EXERCISE → Please present the lines below as a Markdown table with the columns "Row" and "Line", leaving out blank lines and the pictures.

== DATA IN THIS EXERCISE

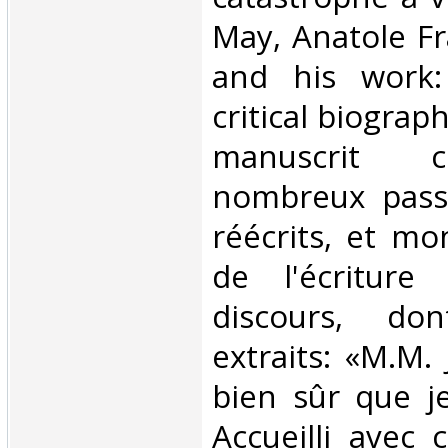
May, Anatole F
and his work:
critical biograph
manuscrit c
nombreux passa
réécrits, et mo
de l'écritur
discours, do
extraits: «M.M.
bien sûr que j
Accueilli avec c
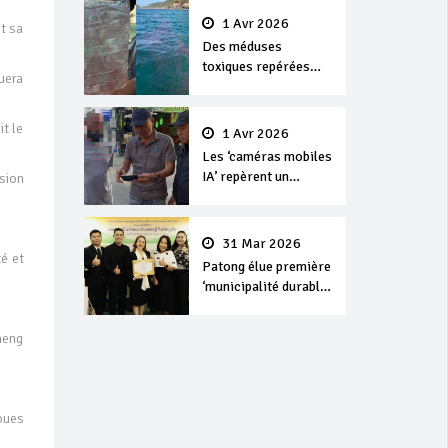
1 Avr 2026
t sa
Des méduses
toxiques repérées
quera
dans les eaux de
Phuket
it le
1 Avr 2026
Les ‘caméras mobiles
IA’ repèrent un
sion
français en
dépassement de
séjour
31 Mar 2026
té et
Patong élue première
‘municipalité durable’
de Thaïlande en 2025
aeng
oues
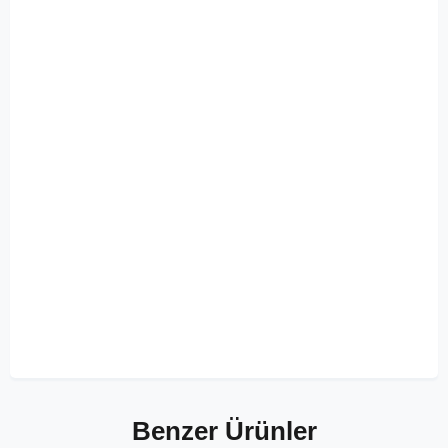
Benzer Ürünler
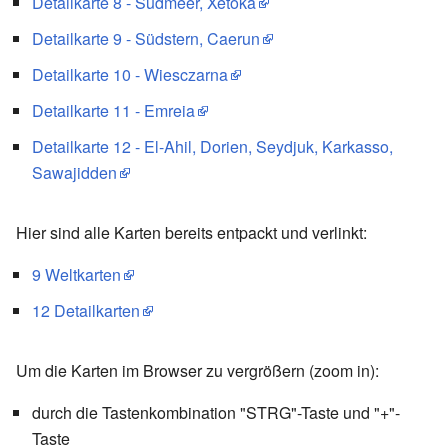
Detailkarte 8 - Südmeer, Xetoka
Detailkarte 9 - Südstern, Caerun
Detailkarte 10 - Wiesczarna
Detailkarte 11 - Emreia
Detailkarte 12 - El-Ahil, Dorien, Seydjuk, Karkasso,
Sawajidden
Hier sind alle Karten bereits entpackt und verlinkt:
9 Weltkarten
12 Detailkarten
Um die Karten im Browser zu vergrößern (zoom in):
durch die Tastenkombination "STRG"-Taste und "+"-
Taste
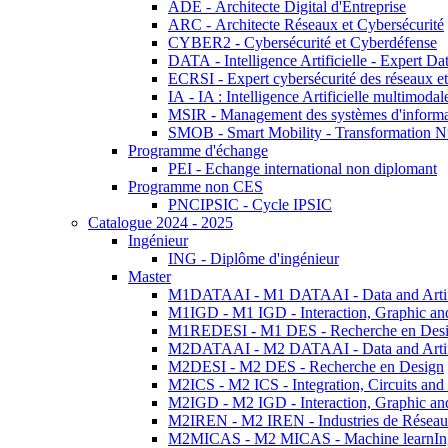
ADE - Architecte Digital d'Entreprise
ARC - Architecte Réseaux et Cybersécurité
CYBER2 - Cybersécurité et Cyberdéfense
DATA - Intelligence Artificielle - Expert 
ECRSI - Expert cybersécurité des réseaux et
IA - IA : Intelligence Artificielle multimoda
MSIR - Management des systèmes d'informa
SMOB - Smart Mobility - Transformation N
Programme d'échange
PEI - Echange international non diplomant
Programme non CES
PNCIPSIC - Cycle IPSIC
Catalogue 2024 - 2025
Ingénieur
ING - Diplôme d'ingénieur
Master
M1DATAAI - M1 DATAAI - Data and Artific
M1IGD - M1 IGD - Interaction, Graphic an
M1REDESI - M1 DES - Recherche en Des
M2DATAAI - M2 DATAAI - Data and Artific
M2DESI - M2 DES - Recherche en Design
M2ICS - M2 ICS - Integration, Circuits and
M2IGD - M2 IGD - Interaction, Graphic an
M2IREN - M2 IREN - Industries de Réseau
M2MICAS - M2 MICAS - Machine learnIng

====

EXERCISE SOLUTION →
| Row | Line |
|---|---|
| 1 | May, Anatole F |
| 2 | and his work: |
| 3 | critical biograph |
| 4 | manuscrit c |
| 5 | nombreux passa |
| 6 | réécrits, et mo |
| 7 | de l'écritur |
| 8 | discours, do |
| 9 | extraits: «M.M. |
| 10 | bien sûr que j |
| 11 | Accueilli avec c |
| 12 | 1 Avr 2026 |
| 13 | t sa |
| 14 | Des méduses |
| 15 | toxiques repérées |
| 16 | quera |
| 17 | dans les eaux de |
| 18 | Phuket |
| 19 | it le |
| 20 | 1 Avr 2026 |
| 21 | Les ‘caméras mobiles |
| 22 | IA’ repèrent un |
| 23 | sion |
| 24 | français en |
| 25 | dépassement de |
| 26 | séjour |
| 27 | 31 Mar 2026 |
| 28 | té et |
| 29 | Patong élue première |
| 30 | ‘municipalité durable’ |
| 31 | de Thaïlande en 2025 |
| 32 | aeng |
| 33 | oues |
| 34 | Benzer Ürünler |
| 35 | Detailkarte 8 - Südmeer, Xetoka |
| 36 | Detailkarte 9 - Südstern, Caerun |
| 37 | Detailkarte 10 - Wiesczarna |
| 38 | Detailkarte 11 - Emreia |
| 39 | Detailkarte 12 - El-Ahil, Dorien, Seydjuk, Karkasso, |
| 40 | Sawajidden |
| 41 | Hier sind alle Karten bereits entpackt und verlinkt: |
| 42 | 9 Weltkarten |
| 43 | 12 Detailkarten |
| 44 | Um die Karten im Browser zu vergrößern (zoom in): |
| 45 | durch die Tastenkombination "STRG"-Taste und "+"- |
| 46 | Taste |
| 47 | ADE - Architecte Digital d'Entreprise |
| 48 | ARC - Architecte Réseaux et Cybersécurité |
| 49 | CYBER2 - Cybersécurité et Cyberdéfense |
| 50 | DATA - Intelligence Artificielle - Expert  |
| 51 | ECRSI - Expert cybersécurité des réseaux et |
| 52 | IA - IA : Intelligence Artificielle multimoda |
| 53 | MSIR - Management des systèmes d'informa |
| 54 | SMOB - Smart Mobility - Transformation N |
| 55 | Programme d'échange |
| 56 | PEI - Echange international non diplomant |
| 57 | Programme non CES |
| 58 | PNCIPSIC - Cycle IPSIC |
| 59 | Catalogue 2024 - 2025 |
| 60 | Ingénieur |
| 61 | ING - Diplôme d'ingénieur |
| 62 | Master |
| 63 | M1DATAAI - M1 DATAAI - Data and Artific |
| 64 | M1IGD - M1 IGD - Interaction, Graphic an |
| 65 | M1REDESI - M1 DES - Recherche en Des |
| 66 | M2DATAAI - M2 DATAAI - Data and Artific |
| 67 | M2DESI - M2 DES - Recherche en Design |
| 68 | M2ICS - M2 ICS - Integration, Circuits and |
| 69 | M2IGD - M2 IGD - Interaction, Graphic an |
| 70 | M2IREN - M2 IREN - Industries de Réseau |
| 71 | M2MICAS - M2 MICAS - Machine learnIng |